Case 1: A 77-year-old female had a 40×35 mm clearly-demarcated erythema on the lateral aspect of her left thigh, with a 15×17 mm region of erosion in its center. The lesion was locally excised deeply to the fascia, and circumferentially to a distance of 3cm beyond the tumor margin. Histopathologically, the lesion was diagnosed as an eccrine porocarcinoma. Swelling of the inguinal lymph nodes was observed at 14 months after surgery, and lymph node dissection was performed. Two years have now elapsed since the original surgery, and no recurrence or metastasis has been observed.

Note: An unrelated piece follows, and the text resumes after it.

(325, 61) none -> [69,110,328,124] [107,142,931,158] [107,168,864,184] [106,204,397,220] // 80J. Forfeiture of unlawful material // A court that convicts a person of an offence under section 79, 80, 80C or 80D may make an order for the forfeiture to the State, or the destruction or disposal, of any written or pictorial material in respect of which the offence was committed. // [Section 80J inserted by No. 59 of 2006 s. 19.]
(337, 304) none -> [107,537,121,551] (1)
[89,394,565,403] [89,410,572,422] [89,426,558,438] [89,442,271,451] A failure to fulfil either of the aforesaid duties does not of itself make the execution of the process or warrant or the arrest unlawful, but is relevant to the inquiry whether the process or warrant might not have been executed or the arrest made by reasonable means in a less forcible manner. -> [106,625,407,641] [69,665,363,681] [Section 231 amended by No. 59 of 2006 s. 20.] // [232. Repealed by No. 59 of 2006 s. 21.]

Case 2: A 74-year-old female had a black-brown swelling of about 12×10 mm with an irregular surface on the medial side of the left lower eyelid. A basal cell epithelioma was suspected, and the lesion was excised circumferentially to a distance of 5 mm from the tumor margin. Histopathologically, the lesion was diagnosed as an eccrine porocarcinoma. At present, two years after surgery, no recurrence or metastasis has been observed.
Case 3: A 70-year-old female had a slightly prominent, 13×8 mm, red plaque with a central erosion on the posterior aspect of her left leg. The lesion was excised deeply to the fascia, and circumferentially to a distance of 3 cm from the tumor margin. At present, 27 months after surgery, no recurrence or metastasis has been observed. Histologically, all lesions showed clearly demarcated encapsulated nests, the tumor cells were dysplastic, there was no tendency for keratinization, and ductal structures were observed in the tumor foci.